Außerdem wurde sie mit einem sehr „österreichischen Phänomen“ konfrontiert, wie sie sagt. Der Vorwurf lautete: Jetzt schlägt sie Kapital aus ihrem Schicksal. „Da steckt immer derselbe Denkfehler dahinter: Trauernde müssen arm und unglücklich sein – dafür bekommen sie Mitgefühl. Diesem Bild zu entsprechen, wird schwierig, wenn man einen Bestseller schreibt und erfolgreich und glücklich ist. Menschen werden unfair, wenn sie sich nicht auskennen. Ich versuche zu erklären, dass es kein Entweder-oder gibt.“

Grenzen und „Zugbrücken“

Vielleicht ist gerade das der Grund, warum so viele Menschen mit ihr in Kontakt treten möchten. „Wenn man das versucht zu erfüllen, sprengt das den Rahmen und es ist sehr erschöpfend für mich“, berichtet Pachl-Eberhart von den Schattenseiten ihrer Bekanntheit. Sie sagt aber auch: „Momentan gehört das zu meiner Aufgabe.“ Grenzen zu ziehen sei aber sehr wichtig, denn „wenn ich auf Lesereise bin, könnte ich jeden Abend mit Geschichten von 20 bis 30 Verstorbenen heimkommen, weil mir die Menschen so vieles erzählen. Dieser Rucksack ist mir aber zu schwer geworden.“ Deshalb kommuniziert sie bei ihren öffentlichen Auftritten ganz klar, dass sie das nicht möchte. Dann sei es auch leichter, die „Zugbrücke“ für Gespräche und Geschichten auch wieder mal runterzulassen.

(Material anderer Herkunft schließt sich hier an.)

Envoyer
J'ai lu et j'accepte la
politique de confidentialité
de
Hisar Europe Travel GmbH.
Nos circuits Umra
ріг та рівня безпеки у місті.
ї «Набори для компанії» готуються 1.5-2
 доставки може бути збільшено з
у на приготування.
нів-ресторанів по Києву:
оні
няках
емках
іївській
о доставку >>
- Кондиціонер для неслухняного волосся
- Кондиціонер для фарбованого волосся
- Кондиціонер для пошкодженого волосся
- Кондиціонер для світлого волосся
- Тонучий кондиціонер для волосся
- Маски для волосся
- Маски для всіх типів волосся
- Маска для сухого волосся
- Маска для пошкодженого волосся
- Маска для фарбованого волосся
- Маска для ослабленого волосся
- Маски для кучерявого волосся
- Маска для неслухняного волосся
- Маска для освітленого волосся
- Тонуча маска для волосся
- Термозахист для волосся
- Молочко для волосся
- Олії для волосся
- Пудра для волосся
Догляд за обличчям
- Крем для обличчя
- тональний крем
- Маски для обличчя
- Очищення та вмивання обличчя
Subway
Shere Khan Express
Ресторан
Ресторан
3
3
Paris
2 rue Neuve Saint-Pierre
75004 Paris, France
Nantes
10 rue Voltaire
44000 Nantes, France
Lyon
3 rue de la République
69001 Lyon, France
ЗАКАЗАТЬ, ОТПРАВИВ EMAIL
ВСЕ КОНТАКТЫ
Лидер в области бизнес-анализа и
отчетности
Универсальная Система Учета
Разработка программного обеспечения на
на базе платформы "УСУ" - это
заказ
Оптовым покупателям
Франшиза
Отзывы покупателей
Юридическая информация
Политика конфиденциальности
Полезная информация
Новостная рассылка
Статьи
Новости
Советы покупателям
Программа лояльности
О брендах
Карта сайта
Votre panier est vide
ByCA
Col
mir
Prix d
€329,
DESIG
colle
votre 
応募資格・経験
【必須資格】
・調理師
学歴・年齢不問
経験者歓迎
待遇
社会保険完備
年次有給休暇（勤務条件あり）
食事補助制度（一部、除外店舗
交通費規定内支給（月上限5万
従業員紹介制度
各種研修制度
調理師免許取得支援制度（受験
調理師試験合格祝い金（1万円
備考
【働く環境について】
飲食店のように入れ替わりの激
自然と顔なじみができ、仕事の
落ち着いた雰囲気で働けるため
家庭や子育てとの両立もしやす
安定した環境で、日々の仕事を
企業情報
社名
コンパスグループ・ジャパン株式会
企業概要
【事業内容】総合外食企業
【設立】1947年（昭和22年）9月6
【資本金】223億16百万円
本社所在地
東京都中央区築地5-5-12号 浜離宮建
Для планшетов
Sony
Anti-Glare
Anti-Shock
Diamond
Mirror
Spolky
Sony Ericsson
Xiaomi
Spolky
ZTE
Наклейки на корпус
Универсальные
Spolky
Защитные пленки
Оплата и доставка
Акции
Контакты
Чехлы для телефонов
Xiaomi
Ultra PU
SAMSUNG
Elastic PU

Ein neues Leben – ohne Angst

Eine Quelle für ihren (Lebens-)Mut ist für Pachl-Eberhart, dass „ich das Schlimmste schon erlebt habe. Meine Grundnaivität wurde mit dem Unglück meiner Familie zerstört. Wenn man aber weiß, dass das Fürchterlichste schon passiert ist, kann das eine Quelle für Mut sein.“ Sie lebe jetzt angstfreier. Heute, sieben Jahre danach, zeichnet sich eine größere Veränderung ab: „Noch bis Ende 2015 werde ich ‚Trauer-Lesungen‘ abhalten. Aber ich bin mehr als eine Frau, die um ihren Mann und ihre Kinder trauert“, sagt Pachl-Eberhart. Als nächstes wird sie sich der Frage „Wozu werde ich hier gebraucht?“ widmen. Für sie gehe es darum, sich nicht von der Angst dominieren zu lassen und vor allem beherzt zu leben und mutig zu sein. Das Wort „Vitalcourage“, das sie in diesem Zusammenhang kreiert hat, ist der nächste Schwerpunkt, der sich in ihrem beruflichen und persönlichen Engagement herauskristallisiert.